At the end of her New Yorker piece on the Jersey Shore phenomenon, Nancy Franklin (basically) concludes: "this reality television show is kind of trashy!" Yes, Nancy Franklin, it is trashy. It is the latest in a long line of reality series designed to showcase some of the worst-and most entertaining-aspects of human nature. And Franklin is the latest in a long line of critics and viewers to notice that these Jersey Shore people are kind of weird with their questionable aesthetic choices and their odd vernacular and also, they drink and go out dancing and occasionally mack on each other!
Unfortunately, Franklin's piece, though it epitomizes the collective horror Jersey Shore has provoked, fails to go beyond stating the obvious and, worse, fails to articulate why Jersey Shore is so much more of an assault on our senses than a show like The Hills or Rock of Love (which, in its third season, featured one contestant drinking a shot out of another woman's vagina). I've begun to wonder how much of the lingering disgust cultural critics cough up on the page is not an objection to the violence-which has become a staple in a show that has so far aired only six episodes-but an aversion to this particular ethnic subculture.
I mean, sure, even I, as an Italian lady, have no interest in seeing the inside of a tanning bed or "battling" or dissertating endlessly on the correlation between my Italianness and my awesomeness, but once you've accepted the Jersey Shore reality, how long can you keep harping on how these people are so astonishing (and sometimes adorable!) with their "different" conception of the world?
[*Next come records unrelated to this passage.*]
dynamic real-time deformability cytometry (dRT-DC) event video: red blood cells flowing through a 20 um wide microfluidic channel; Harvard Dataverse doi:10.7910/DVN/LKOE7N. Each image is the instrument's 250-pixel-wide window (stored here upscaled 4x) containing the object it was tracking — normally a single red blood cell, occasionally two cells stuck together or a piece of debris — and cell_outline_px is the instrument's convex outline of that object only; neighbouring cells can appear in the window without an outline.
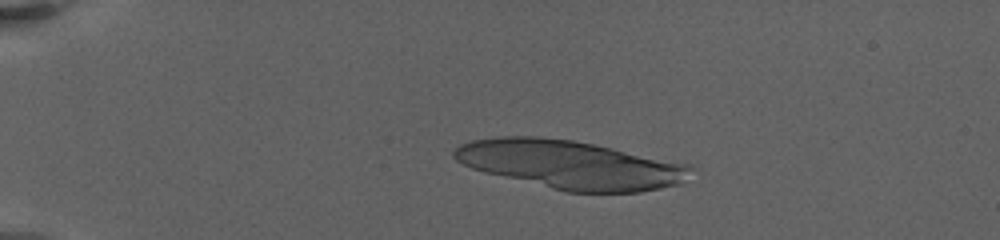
{"species": "human", "species_latin": "Homo sapiens", "temperature_condition": "warm", "stored_images_in_passage": 26, "camera_frame_rate_fps": 3000, "um_per_image_px": 0.085, "donor": {"sex": "female"}, "frame": {"image": 1, "passage_image": 17, "time_ms": 4.667, "image_size_px": [1000, 240], "cell_outline_px": [[696, 168], [680, 184], [640, 192], [564, 192], [484, 172], [472, 168], [456, 160], [452, 156], [452, 152], [460, 144], [472, 140], [504, 136], [536, 136], [572, 140], [692, 164]], "centroid_in_image_um": [48.51, 14.0], "position_along_channel_um": 36.5, "area_um2": 66.87}}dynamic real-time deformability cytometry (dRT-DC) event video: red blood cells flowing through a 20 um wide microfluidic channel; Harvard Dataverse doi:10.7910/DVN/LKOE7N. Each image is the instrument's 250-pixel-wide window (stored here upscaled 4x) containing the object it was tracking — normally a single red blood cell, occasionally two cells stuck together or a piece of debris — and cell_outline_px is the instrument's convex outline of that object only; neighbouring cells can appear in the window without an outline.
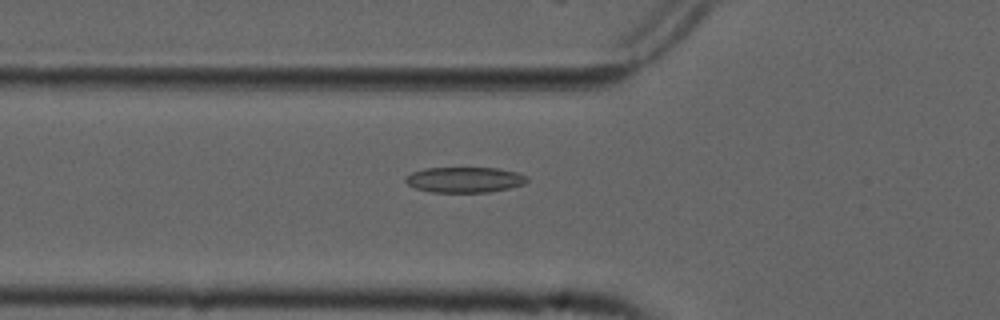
{"species": "common noctule bat (a hibernating species)", "species_latin": "Nyctalus noctula", "temperature_condition": "cold", "stored_images_in_passage": 6, "camera_frame_rate_fps": 3000, "um_per_image_px": 0.085, "animal": {"sex": "male", "forearm_length_mm": 52.5}, "frame": {"image": 1, "passage_image": 6, "time_ms": 1.667, "image_size_px": [1000, 320], "cell_outline_px": [[528, 180], [524, 184], [508, 188], [488, 192], [432, 192], [416, 188], [408, 184], [404, 180], [404, 176], [412, 172], [424, 168], [496, 168], [516, 172], [528, 176]], "centroid_in_image_um": [39.47, 15.27], "position_along_channel_um": 86.3, "area_um2": 18.03}}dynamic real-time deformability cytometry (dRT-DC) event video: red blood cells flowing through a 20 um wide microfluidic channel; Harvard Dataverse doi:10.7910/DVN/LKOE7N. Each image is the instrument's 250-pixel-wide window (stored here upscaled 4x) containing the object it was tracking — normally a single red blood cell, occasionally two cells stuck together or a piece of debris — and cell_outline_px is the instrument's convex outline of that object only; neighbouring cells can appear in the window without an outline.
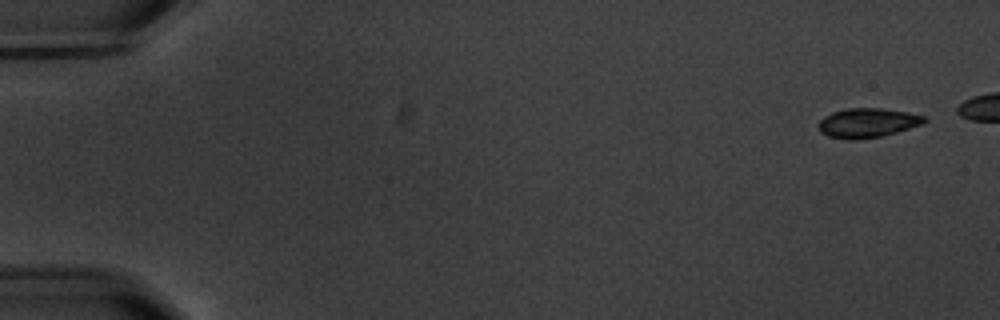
{"species": "common noctule bat (a hibernating species)", "species_latin": "Nyctalus noctula", "temperature_condition": "warm", "stored_images_in_passage": 6, "camera_frame_rate_fps": 3000, "um_per_image_px": 0.085, "animal": {"sex": "male", "body_mass_g": 20.1, "forearm_length_mm": 53.5}, "frame": {"image": 1, "passage_image": 1, "time_ms": 0.0, "image_size_px": [1000, 320], "cell_outline_px": [[928, 120], [924, 124], [896, 132], [880, 136], [852, 140], [848, 140], [828, 136], [820, 132], [816, 124], [824, 116], [832, 112], [848, 108], [880, 108], [908, 112], [928, 116]], "centroid_in_image_um": [73.75, 10.44], "position_along_channel_um": 11.3, "area_um2": 18.32}}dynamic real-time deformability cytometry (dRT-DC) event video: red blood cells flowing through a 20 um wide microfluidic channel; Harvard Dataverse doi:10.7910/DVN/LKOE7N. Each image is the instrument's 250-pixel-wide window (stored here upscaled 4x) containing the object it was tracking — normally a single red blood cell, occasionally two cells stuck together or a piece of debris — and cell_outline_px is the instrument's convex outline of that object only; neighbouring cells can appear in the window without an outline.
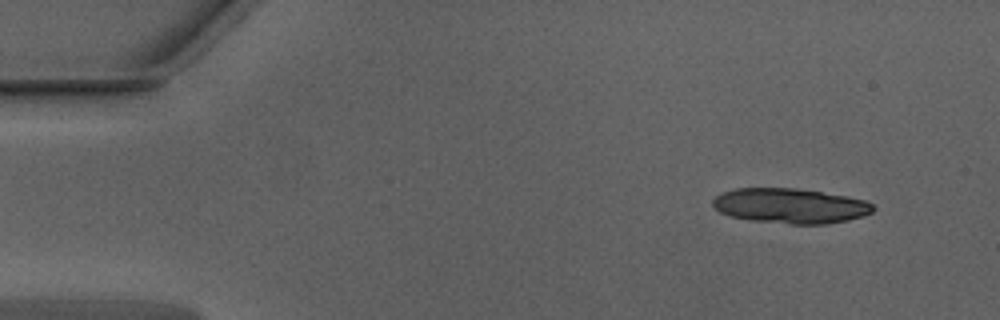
{"species": "Egyptian fruit bat (a non-hibernating species)", "species_latin": "Rousettus aegyptiacus", "temperature_condition": "warm", "stored_images_in_passage": 48, "segment_of_instrument_passage": [1, 2], "camera_frame_rate_fps": 3000, "um_per_image_px": 0.085, "animal": {"sex": "male"}, "frame": {"image": 1, "passage_image": 1, "time_ms": 0.0, "image_size_px": [1000, 320], "cell_outline_px": [[876, 208], [872, 212], [864, 216], [848, 220], [828, 224], [792, 224], [752, 220], [732, 216], [720, 212], [712, 204], [712, 200], [716, 196], [724, 192], [736, 188], [796, 188], [848, 196], [864, 200], [872, 204]], "centroid_in_image_um": [67.21, 17.49], "position_along_channel_um": 17.8, "area_um2": 32.66}}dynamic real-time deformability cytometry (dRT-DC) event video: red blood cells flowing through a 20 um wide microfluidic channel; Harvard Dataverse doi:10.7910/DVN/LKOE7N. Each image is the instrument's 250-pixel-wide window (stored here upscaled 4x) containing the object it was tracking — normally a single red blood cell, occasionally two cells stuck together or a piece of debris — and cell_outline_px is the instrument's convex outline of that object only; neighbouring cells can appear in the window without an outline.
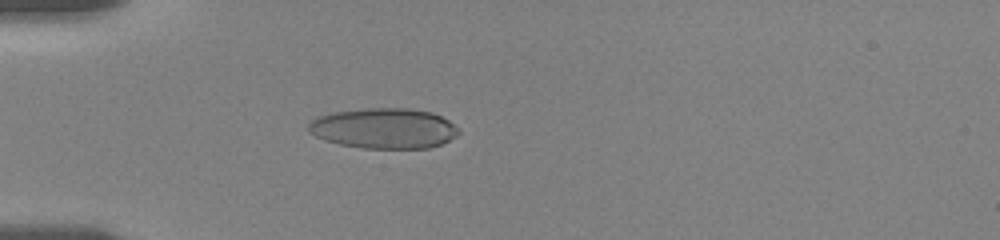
{"species": "human", "species_latin": "Homo sapiens", "temperature_condition": "room temperature", "stored_images_in_passage": 40, "camera_frame_rate_fps": 3000, "um_per_image_px": 0.085, "donor": {"sex": "female"}, "frame": {"image": 1, "passage_image": 15, "time_ms": 5.333, "image_size_px": [1000, 240], "cell_outline_px": [[460, 132], [456, 136], [440, 144], [428, 148], [364, 148], [340, 144], [324, 140], [308, 132], [308, 124], [316, 116], [332, 112], [364, 108], [408, 108], [432, 112], [448, 120], [460, 128]], "centroid_in_image_um": [32.62, 10.9], "position_along_channel_um": 52.4, "area_um2": 35.49}}
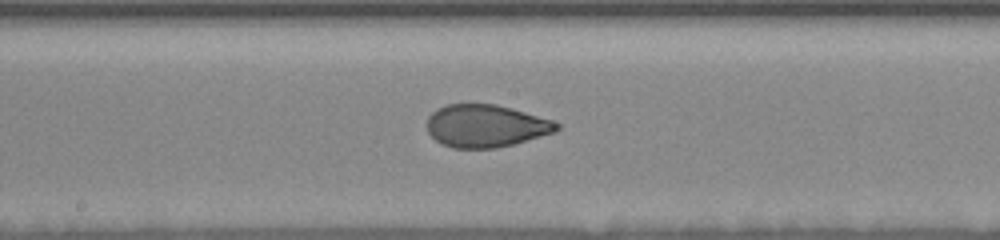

The Jersey Shore cast members define themselves by their ethnicity, participating in a self-validating subculture; people who reject that subculture take pleasure, in Franklin's (accurate) view, in recognizing how foreign that subculture is to them. Is one act of self-definition less annoyingly superior than the other? You don't tan, have no interest in clubbing and working out and getting your nails (silk wraps or acrylics!) black-French manicured? You might not belong in the Jersey Shore world. You might, if you are a young New Yorker who keeps her nails short and thinks about Serious Things and blogs about New Yorker articles, be as much of a curiosity to these people as they are to you. We (I) laugh at bon mots like "You don't even look Italian!" (the insult that Sammi "Sweetheart" flings at the blonde blue-eyed "grenade," who must have a Ph.D in cockblocking) but, ridiculous as it is, that assessment betrays a value system: Skinny blonde pale WASP princesses are deemed not attractive when measured by the JS aesthetic. And this seems curious and laughable to us.
"You don't even look Italian!" is crazy funny but is the underlying judgment (dark hair/olive skin/Italian-looking = pretty; the inverse = not pretty) any worse than any other standard of beauty? It's an alternative perspective, one that I suspect is so funny partly because it is so unfamiliar.
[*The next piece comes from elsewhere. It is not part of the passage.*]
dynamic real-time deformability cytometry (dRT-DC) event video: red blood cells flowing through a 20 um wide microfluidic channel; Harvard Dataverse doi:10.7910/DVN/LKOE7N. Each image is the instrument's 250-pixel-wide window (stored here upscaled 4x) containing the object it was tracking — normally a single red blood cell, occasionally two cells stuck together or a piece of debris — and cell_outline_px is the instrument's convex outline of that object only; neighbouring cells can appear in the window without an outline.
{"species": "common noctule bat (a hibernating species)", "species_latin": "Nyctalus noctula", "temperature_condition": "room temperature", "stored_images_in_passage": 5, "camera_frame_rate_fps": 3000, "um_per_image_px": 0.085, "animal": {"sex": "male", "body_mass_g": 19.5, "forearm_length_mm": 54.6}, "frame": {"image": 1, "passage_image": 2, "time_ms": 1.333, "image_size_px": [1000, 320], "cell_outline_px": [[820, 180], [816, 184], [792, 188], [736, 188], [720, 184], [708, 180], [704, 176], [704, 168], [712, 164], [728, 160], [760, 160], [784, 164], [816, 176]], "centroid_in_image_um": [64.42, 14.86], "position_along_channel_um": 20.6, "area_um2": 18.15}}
Franklin herself calls Snooki "very peculiar" but: is she? Snooki is a 22-year-old who likes to drink, party and hook up. She is obviously deeply insecure (no surprise: she is a pudgy girl who is all of 4'9) and she copes with that insecurity by acting out, doing flips and cartwheels on the dancefloor-probably so people will say "who is that crazy girl?" instead of saying "who is that midget?" or "who's the fat chick?" or ignoring her entirely. So, Nancy Franklin has never met a 22-year-old who drinks, gets sloppy, is down to fuck and wants to be the center of attention because she is plagued by insecurity. I question whether Nancy Franklin has met any 22-year-olds at all.
But of course Franklin means Snooki is peculiar because she is orange, she likes "Guido juiceheads" and has preferences that are hilariously invalid because they just aren't acceptable to Franklin. MTV has succeeded, Franklin says, in making "us feel as though we were anthropologists secretly observing a new tribe through a break in the trees," except "anthropological study" is just code for "watching unfamiliar practices, which are therefore Strange." And the New Yorker illustration helpfully nails this point by featuring the cast behind zoo-exhibit glass. Which would be totally cool! If this were the 19th century. But right now, it feels kind of like an icky fetishization of difference to which a WASP-y Olympic-level douchetool like Spencer Pratt will never be subject.
But! Maybe Franklin will leave us with something more illuminating than "GROSS!" Here's her final line, commenting on the skeezy Jacuzzi-as-seduction method:
As such, [the Jacuzzi] fits right in, being both of Italian-American descent and an embarrassing reality-show cliché.
This is fun and snappy, but is it noting correlation or establishing causation? Does it intend to do one and, in effect, do both? Let's see: As such, [Nancy Franklin] fits right in [in intellectual circles], being both a reviewer for the New Yorker and possessing a very peculiar sense of cultural authority. Fair?
Regina Nigro is a writer and editor. She is Italian, embarrassing and clichéd.